In this lesson, you’ll learn how create and modify histograms, bar plots, and scatter plots using the base graphics capabilities of R.

Objectives

  1. Create and modify histograms, bar plots and scatter plots using R.

Readings

Lander, Chapter 7.1

1 Base Graphics

Visualization is the best method for exploring and getting to know your data, as well as generating hypotheses and presenting results. R has robust graphics built in, and even better graphics through the ggplot2 package. We’ll start with the base graphics, and then look a bit more closely at ggplot2.

In the previous module, we used aggregate to examine mean temperatures by month in the airquality dataset. We can get much richer information by visualizing these data.

1.1 Histogram

To begin with, to display a single variable, we can generate a simple histogram using the base R function hist:

hist(airquality$Temp,main="Temperature Histogram for Airquality",xlab="Temperature",ylab="Count")

The first input is the data vector; “main” is the figure title; “xlab” is the label for the x axis; and “ylab” for the y axis. R automatically chooses the number of bars to include, but if you want more, you can customize that with “breaks”.

hist(airquality$Temp,main="Temperature Histogram for Airquality",xlab="Temperature",ylab="Count",breaks=20)

1.2 Boxplot

If we want a boxplot to summarize a single variable instead, we can use:

boxplot(airquality$Temp,main="Temperature Boxplot for Airquality",ylab="Temperature")

The boxplot displays the median (dark line), the middle two quartiles (ie, 25th-75th percentiles, or the interquartile range, IQR) in the box, and whiskers out to +/- 1.5 of the IQR. It will also show outlier points if there are any.

1.3 Scatter plot

Finally, if we want the simplest two-variable scatter plot, we can use plot.

If we want to examine temperature as a function of date, we need to first construct a nice date variable, since right now the airquality data has dates by month number and day of the month. (Think about how paste is working here.)

airdate <- as.Date(paste("1972","-",airquality$Month,"-",airquality$Day,sep=""))
head(airdate)
[1] "1972-05-01" "1972-05-02" "1972-05-03" "1972-05-04" "1972-05-05"
[6] "1972-05-06"

Now we can plot temperature as a function of day:

plot(airdate,airquality$Temp,xlab="Date",ylab="Temperature",main="Temperature by Day",pch=20)

“Pch” sets the type of dot to use. show.pch() will show the basic available options.

To add a line to the plot, one can use abline(), where “a” is the intercept, “b” is the slope, and “col” is the color. abline() can also take the output of a linear regression to show the best fit line.

plot(airdate,airquality$Temp,xlab="Date",ylab="Temperature",main="Temperature by Day",pch=20)
abline(a=90,b=0,col="red")

Note the slightly odd syntax here, where abline() is a stand-alone function that draws on top of the existing plot.

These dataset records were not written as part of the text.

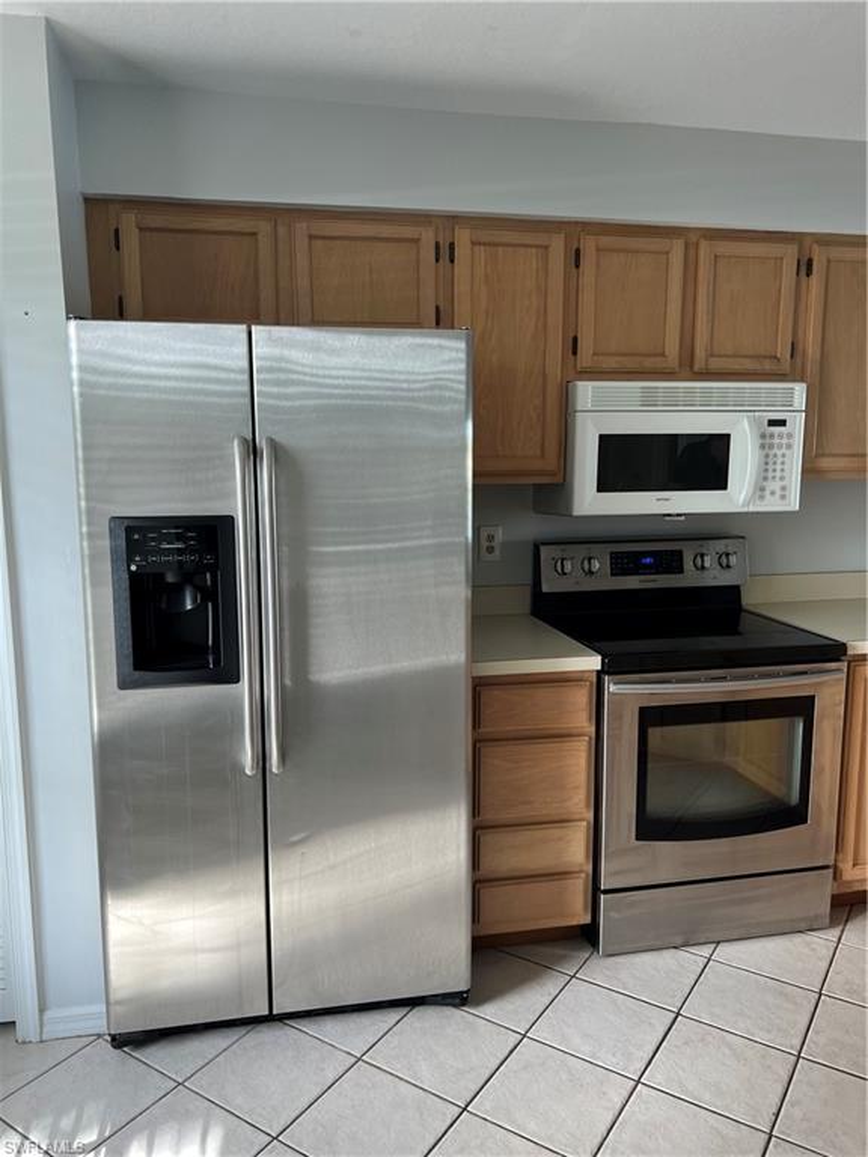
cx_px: 434
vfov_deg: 67.3
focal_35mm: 26
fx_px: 869
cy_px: 578
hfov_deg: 53.1
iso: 80
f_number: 1.5
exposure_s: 1/121
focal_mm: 5.7
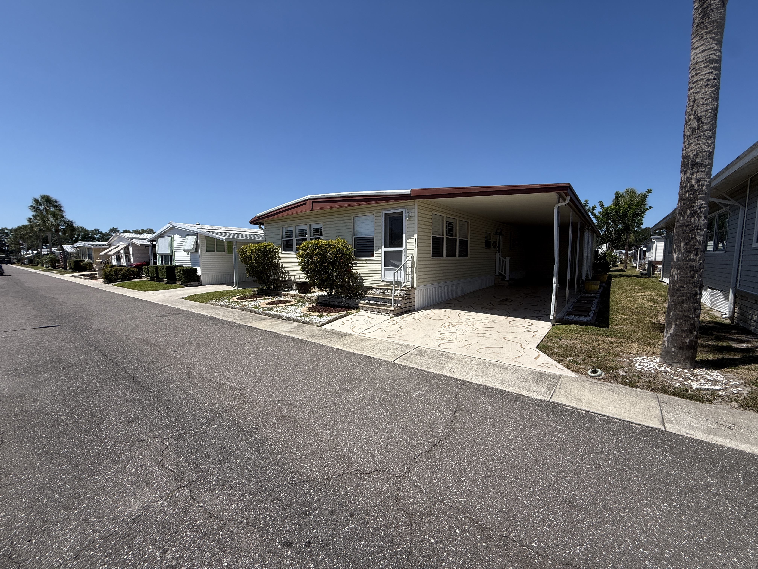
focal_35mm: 14
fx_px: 307
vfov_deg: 85.7
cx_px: 379
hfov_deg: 102.1
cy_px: 284
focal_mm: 2.22
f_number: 2.2
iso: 50
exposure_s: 1/3663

The base graphics in R are actually quite powerful and flexible in this way, allowing you to layer many different visualizations onto the same plot, including points, lines, text labels, and many other things. But to a degree, plotting with the base R functions has been somewhat displaced these days by the ggplot2 package, which we discuss in the next lesson.